Reproduce the records precisely. Every line should be included.

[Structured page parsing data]
----

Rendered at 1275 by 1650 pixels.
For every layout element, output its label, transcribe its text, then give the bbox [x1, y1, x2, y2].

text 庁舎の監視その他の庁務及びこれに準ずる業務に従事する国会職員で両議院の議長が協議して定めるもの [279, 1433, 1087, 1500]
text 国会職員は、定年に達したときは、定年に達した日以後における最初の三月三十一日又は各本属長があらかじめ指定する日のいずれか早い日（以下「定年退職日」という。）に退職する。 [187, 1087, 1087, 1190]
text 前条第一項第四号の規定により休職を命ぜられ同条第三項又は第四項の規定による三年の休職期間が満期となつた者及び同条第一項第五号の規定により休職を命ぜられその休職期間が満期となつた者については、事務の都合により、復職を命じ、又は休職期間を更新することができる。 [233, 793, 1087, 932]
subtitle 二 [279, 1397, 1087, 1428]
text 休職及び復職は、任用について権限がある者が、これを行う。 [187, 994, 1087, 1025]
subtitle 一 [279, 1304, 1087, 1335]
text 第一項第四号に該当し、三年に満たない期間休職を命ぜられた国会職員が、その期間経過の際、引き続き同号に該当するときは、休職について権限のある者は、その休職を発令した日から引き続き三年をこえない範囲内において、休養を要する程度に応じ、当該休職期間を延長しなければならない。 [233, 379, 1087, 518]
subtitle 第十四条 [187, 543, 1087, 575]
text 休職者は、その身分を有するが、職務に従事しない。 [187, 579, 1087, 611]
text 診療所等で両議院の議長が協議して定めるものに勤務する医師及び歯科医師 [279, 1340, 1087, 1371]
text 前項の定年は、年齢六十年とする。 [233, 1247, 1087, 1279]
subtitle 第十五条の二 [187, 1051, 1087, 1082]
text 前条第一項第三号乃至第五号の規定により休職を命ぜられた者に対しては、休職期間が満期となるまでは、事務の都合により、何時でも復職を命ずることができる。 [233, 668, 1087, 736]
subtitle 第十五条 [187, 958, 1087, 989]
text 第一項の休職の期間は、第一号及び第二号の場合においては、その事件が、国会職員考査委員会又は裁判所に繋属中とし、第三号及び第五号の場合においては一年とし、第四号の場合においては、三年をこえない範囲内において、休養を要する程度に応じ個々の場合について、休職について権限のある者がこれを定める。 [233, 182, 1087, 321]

----

_EXERCISE RESULT_
Rendered at 1275 by 1650 pixels.
For every layout element, output its label, transcribe its text, then give the bbox [x1, y1, x2, y2].

text 庁舎の監視その他の庁務及びこれに準ずる業務に従事する国会職員で両議院の議長が協議して定めるもの [279, 1433, 1087, 1500]
text 国会職員は、定年に達したときは、定年に達した日以後における最初の三月三十一日又は各本属長があらかじめ指定する日のいずれか早い日（以下「定年退職日」という。）に退職する。 [187, 1087, 1087, 1190]
text 前条第一項第四号の規定により休職を命ぜられ同条第三項又は第四項の規定による三年の休職期間が満期となつた者及び同条第一項第五号の規定により休職を命ぜられその休職期間が満期となつた者については、事務の都合により、復職を命じ、又は休職期間を更新することができる。 [233, 793, 1087, 932]
subtitle 二 [279, 1397, 1087, 1428]
text 休職及び復職は、任用について権限がある者が、これを行う。 [187, 994, 1087, 1025]
subtitle 一 [279, 1304, 1087, 1335]
text 第一項第四号に該当し、三年に満たない期間休職を命ぜられた国会職員が、その期間経過の際、引き続き同号に該当するときは、休職について権限のある者は、その休職を発令した日から引き続き三年をこえない範囲内において、休養を要する程度に応じ、当該休職期間を延長しなければならない。 [233, 379, 1087, 518]
subtitle 第十四条 [187, 543, 1087, 575]
text 休職者は、その身分を有するが、職務に従事しない。 [187, 579, 1087, 611]
text 診療所等で両議院の議長が協議して定めるものに勤務する医師及び歯科医師 [279, 1340, 1087, 1371]
text 前項の定年は、年齢六十年とする。 [233, 1247, 1087, 1279]
subtitle 第十五条の二 [187, 1051, 1087, 1082]
text 前条第一項第三号乃至第五号の規定により休職を命ぜられた者に対しては、休職期間が満期となるまでは、事務の都合により、何時でも復職を命ずることができる。 [233, 668, 1087, 736]
subtitle 第十五条 [187, 958, 1087, 989]
text 第一項の休職の期間は、第一号及び第二号の場合においては、その事件が、国会職員考査委員会又は裁判所に繋属中とし、第三号及び第五号の場合においては一年とし、第四号の場合においては、三年をこえない範囲内において、休養を要する程度に応じ個々の場合について、休職について権限のある者がこれを定める。 [233, 182, 1087, 321]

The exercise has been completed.